But several experts say industry-sponsored trials are failing to answer the questions doctors really need answered: Which drug works best for which patient? Are differences in drugs worth the differences in cost? How many patients are likely to recover entirely, rather than just show progress in the right direction? Head-to-head trials of similar medications may show statistical differences in how they perform, but those differences may not mean very much for doctors and patients, said Robert Rosenheck, a Yale psychiatrist.

What a clinician wants to know is whether the patient she is treating will get better on a drug, said Thomas R. Insel, director of the National Institute of Mental Health. "If they are not going to get well, what is the better approach? The public is less interested in statistical significance and more interested in clinical significance."

The difference between the two was highlighted by the recent study of antipsychotic drugs funded by the National Institute of Mental Health. Rather than focus on how some symptom or side effect waxes and wanes, the government trial focused on the big picture: How do typical schizophrenia patients fare on the drugs over the long term?

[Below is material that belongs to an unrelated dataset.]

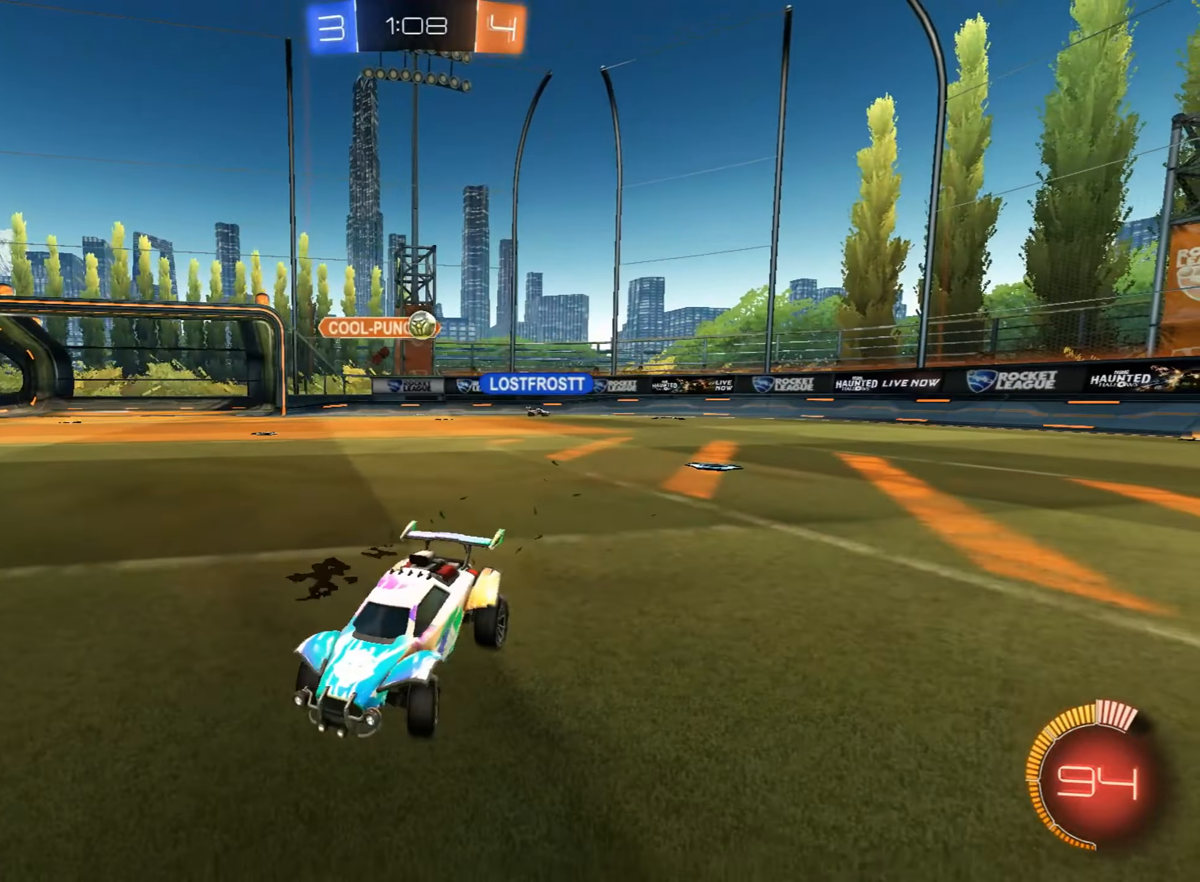
{"dt_ms": 510, "buttons": ["CIRCLE", "R2"], "left_stick": "left", "events": [[510, "CIRCLE", "down"]]}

The results were sobering: Regardless of the drug, three-quarters of all patients stopped taking it, either because it did not make them better or had intolerable side effects. The discontinuation rates remained high when they were switched to a new drug, but patients stayed on clozapine about 11 months, compared with only three months for Seroquel, Risperdal or Zyprexa, which are far more heavily marketed -- and dominate sales.

"Clozapine is better by far than the other antipsychotics," said Carol Tamminga, a psychiatry professor at the University of Texas Southwestern Medical Center at Dallas, who wrote an editorial in the American Journal of Psychiatry about the trial. "The question is: Why do doctors not use it?"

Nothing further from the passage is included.